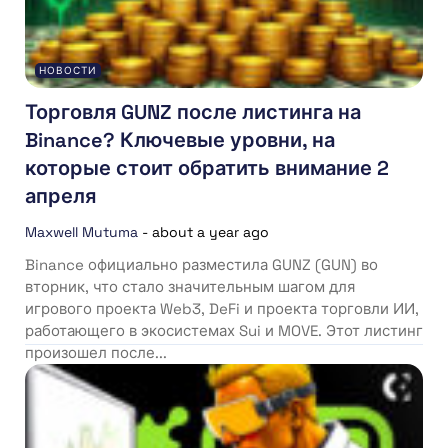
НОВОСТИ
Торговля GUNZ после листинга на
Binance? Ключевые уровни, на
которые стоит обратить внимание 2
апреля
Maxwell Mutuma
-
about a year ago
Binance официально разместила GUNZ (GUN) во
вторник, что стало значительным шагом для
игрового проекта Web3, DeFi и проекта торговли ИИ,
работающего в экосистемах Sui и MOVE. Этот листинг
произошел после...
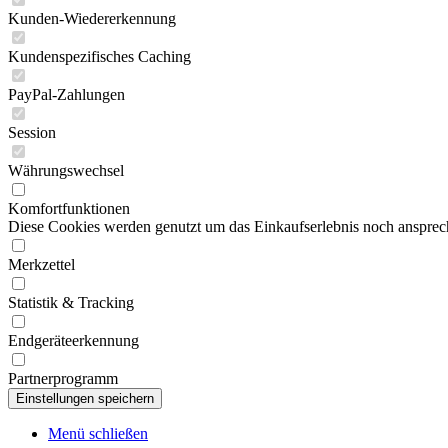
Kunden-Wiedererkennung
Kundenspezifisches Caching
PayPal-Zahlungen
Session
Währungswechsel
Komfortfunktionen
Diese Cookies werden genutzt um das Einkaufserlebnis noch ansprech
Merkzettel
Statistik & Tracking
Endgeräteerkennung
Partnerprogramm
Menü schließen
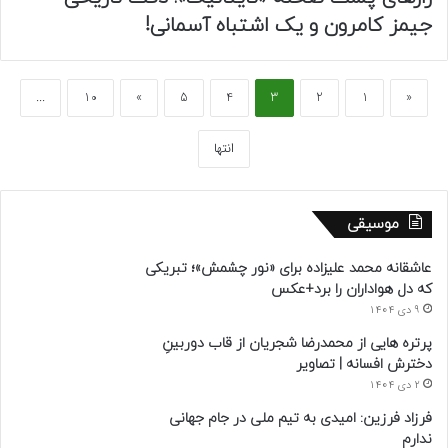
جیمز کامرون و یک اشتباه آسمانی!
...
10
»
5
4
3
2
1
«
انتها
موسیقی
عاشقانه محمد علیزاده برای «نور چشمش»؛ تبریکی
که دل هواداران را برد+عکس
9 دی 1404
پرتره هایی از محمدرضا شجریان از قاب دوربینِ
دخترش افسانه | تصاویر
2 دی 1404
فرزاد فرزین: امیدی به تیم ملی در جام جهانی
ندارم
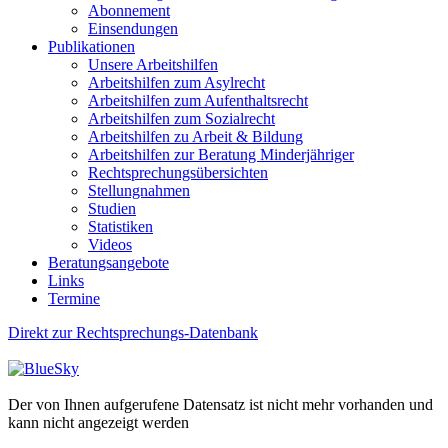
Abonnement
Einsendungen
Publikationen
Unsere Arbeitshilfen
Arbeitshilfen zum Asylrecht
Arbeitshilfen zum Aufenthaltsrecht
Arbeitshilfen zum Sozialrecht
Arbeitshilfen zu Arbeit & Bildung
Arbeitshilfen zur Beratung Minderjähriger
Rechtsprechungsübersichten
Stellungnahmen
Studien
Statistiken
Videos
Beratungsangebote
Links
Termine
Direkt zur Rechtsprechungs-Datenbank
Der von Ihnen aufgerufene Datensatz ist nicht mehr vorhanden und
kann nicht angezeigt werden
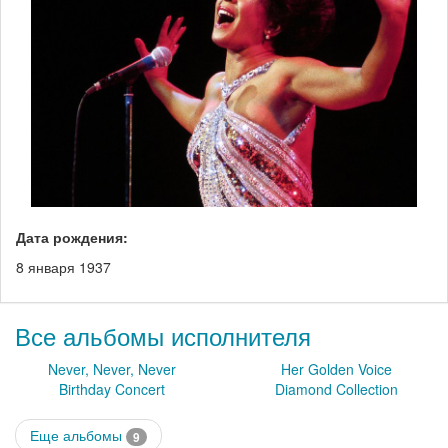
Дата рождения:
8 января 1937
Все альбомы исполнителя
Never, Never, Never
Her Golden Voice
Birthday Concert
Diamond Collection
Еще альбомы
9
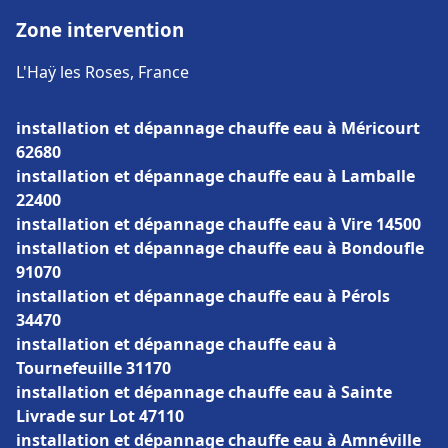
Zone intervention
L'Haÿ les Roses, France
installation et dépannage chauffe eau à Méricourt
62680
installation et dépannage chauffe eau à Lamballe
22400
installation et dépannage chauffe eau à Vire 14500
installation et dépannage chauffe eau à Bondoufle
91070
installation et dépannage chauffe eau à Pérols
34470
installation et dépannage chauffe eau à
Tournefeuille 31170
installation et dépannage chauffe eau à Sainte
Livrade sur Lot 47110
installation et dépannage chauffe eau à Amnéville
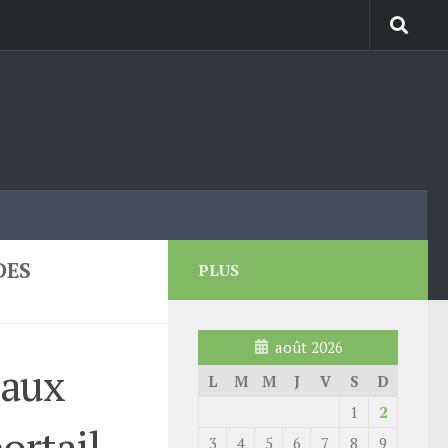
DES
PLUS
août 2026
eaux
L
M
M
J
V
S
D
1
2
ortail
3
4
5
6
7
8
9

────────────────────

*What you have to do*. Which lines in the data above contain "installation"? Show each one.

*Exercise answer*.
installation et dépannage chauffe eau à Méricourt
installation et dépannage chauffe eau à Lamballe
installation et dépannage chauffe eau à Vire 14500
installation et dépannage chauffe eau à Bondoufle
installation et dépannage chauffe eau à Pérols
installation et dépannage chauffe eau à
installation et dépannage chauffe eau à Sainte
installation et dépannage chauffe eau à Amnéville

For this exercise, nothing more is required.